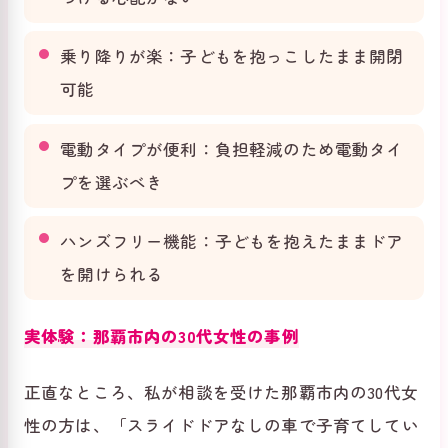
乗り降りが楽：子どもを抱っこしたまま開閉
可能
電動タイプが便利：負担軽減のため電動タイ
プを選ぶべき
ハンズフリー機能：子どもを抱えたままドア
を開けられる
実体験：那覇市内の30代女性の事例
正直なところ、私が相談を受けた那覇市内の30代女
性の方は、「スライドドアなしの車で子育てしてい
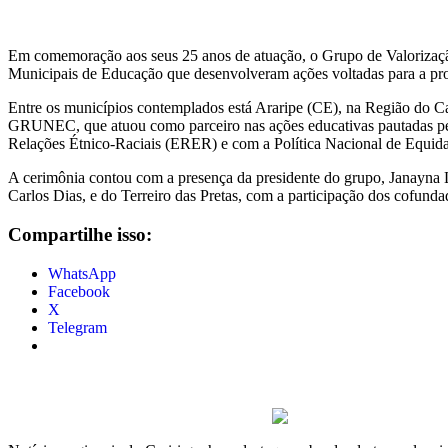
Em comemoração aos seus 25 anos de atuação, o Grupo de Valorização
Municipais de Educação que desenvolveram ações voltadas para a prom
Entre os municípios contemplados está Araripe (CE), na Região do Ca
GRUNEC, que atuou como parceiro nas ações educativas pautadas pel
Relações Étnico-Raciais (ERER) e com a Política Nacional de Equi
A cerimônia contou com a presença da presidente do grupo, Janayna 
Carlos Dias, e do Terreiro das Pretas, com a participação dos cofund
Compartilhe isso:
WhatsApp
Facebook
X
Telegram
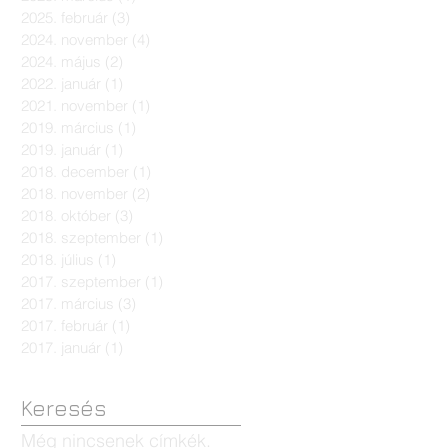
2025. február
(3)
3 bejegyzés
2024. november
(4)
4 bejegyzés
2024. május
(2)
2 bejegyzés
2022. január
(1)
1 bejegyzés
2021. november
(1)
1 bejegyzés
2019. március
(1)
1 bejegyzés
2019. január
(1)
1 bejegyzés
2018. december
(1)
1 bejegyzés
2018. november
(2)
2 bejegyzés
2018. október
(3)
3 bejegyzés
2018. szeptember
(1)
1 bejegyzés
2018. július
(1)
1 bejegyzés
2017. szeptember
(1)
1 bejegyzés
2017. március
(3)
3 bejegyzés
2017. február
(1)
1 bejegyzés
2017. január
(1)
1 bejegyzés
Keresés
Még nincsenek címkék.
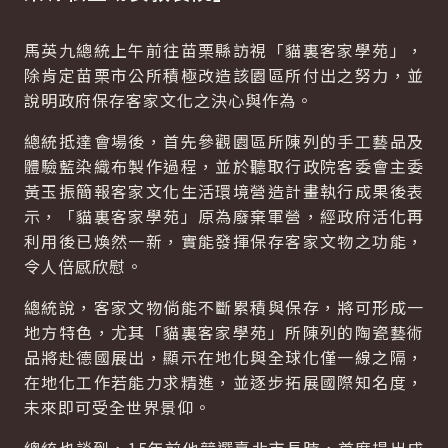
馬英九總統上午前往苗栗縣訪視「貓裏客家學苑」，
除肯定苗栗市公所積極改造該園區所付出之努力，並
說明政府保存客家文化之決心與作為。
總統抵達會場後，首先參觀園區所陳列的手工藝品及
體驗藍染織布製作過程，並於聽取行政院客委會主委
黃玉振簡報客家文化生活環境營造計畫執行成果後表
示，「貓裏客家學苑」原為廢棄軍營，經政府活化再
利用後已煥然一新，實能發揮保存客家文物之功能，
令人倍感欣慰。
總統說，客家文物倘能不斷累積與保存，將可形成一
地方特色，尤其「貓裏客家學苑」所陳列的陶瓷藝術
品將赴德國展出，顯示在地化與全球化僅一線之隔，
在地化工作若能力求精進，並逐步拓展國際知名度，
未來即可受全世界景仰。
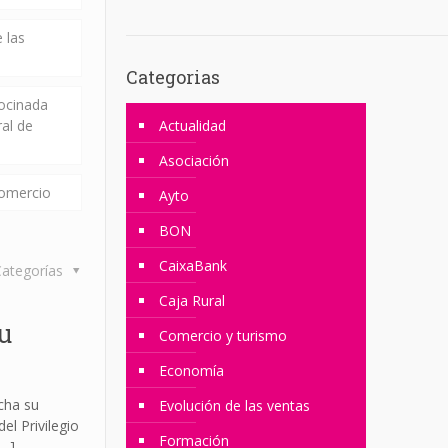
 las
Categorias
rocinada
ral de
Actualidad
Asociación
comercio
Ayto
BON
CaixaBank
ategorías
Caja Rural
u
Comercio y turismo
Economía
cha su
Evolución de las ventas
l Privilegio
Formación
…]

********************

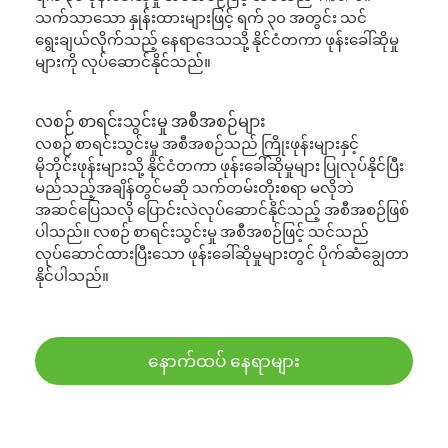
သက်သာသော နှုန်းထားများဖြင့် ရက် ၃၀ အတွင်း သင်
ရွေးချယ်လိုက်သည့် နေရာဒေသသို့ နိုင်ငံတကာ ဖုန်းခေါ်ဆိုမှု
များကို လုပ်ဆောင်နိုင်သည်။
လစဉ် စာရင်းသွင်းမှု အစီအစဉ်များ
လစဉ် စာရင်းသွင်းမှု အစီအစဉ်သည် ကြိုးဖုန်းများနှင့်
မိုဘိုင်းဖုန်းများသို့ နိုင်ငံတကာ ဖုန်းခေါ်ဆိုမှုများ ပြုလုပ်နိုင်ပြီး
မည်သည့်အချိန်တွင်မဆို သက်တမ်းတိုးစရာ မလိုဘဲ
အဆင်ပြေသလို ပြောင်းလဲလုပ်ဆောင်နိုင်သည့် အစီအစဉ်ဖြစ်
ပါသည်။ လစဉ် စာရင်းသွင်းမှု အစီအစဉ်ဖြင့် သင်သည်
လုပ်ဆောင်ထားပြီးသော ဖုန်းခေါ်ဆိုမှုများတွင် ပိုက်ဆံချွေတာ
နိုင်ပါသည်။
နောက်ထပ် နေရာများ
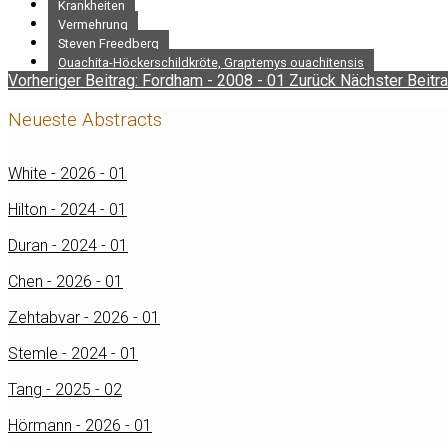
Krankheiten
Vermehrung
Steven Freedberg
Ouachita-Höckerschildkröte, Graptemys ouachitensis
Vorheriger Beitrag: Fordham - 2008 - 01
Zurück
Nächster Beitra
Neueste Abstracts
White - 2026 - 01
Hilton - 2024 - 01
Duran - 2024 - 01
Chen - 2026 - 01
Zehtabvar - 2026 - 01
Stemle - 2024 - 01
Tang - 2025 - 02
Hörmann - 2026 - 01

********************

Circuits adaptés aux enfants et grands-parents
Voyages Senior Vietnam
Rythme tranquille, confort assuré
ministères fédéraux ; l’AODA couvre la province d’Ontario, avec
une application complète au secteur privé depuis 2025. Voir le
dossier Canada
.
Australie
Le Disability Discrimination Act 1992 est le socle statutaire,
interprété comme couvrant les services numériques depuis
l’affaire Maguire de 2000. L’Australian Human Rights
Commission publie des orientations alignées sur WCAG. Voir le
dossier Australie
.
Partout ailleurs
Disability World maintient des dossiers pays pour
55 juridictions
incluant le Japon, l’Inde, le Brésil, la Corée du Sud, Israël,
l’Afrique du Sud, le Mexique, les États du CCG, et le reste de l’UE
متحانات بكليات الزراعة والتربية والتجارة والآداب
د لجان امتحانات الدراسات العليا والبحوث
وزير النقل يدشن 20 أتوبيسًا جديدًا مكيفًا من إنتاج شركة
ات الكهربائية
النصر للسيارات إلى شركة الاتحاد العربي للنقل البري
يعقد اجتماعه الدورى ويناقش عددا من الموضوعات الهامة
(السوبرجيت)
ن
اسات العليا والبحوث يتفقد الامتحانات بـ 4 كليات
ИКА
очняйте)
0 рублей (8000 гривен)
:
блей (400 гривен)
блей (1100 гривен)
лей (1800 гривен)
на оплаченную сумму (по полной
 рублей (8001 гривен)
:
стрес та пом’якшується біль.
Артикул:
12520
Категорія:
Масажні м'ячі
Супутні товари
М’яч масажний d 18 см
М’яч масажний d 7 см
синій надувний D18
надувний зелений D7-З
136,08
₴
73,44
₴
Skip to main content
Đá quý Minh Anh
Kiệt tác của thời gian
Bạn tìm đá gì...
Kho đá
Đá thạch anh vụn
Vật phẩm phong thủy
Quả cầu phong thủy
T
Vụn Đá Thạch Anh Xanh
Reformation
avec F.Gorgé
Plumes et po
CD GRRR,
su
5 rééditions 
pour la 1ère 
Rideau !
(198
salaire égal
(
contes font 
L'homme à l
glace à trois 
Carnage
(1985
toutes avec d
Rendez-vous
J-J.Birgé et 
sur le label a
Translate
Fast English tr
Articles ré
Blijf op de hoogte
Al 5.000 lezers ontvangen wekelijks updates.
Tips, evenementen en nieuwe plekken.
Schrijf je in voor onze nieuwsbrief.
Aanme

********************

• **EXERCISE OBJECTIVE**: Look through the records for the string "والبحوث". Copy every line that has it.

• **ANSWER TO THIS EXERCISE**:
د لجان امتحانات الدراسات العليا والبحوث
اسات العليا والبحوث يتفقد الامتحانات بـ 4 كليات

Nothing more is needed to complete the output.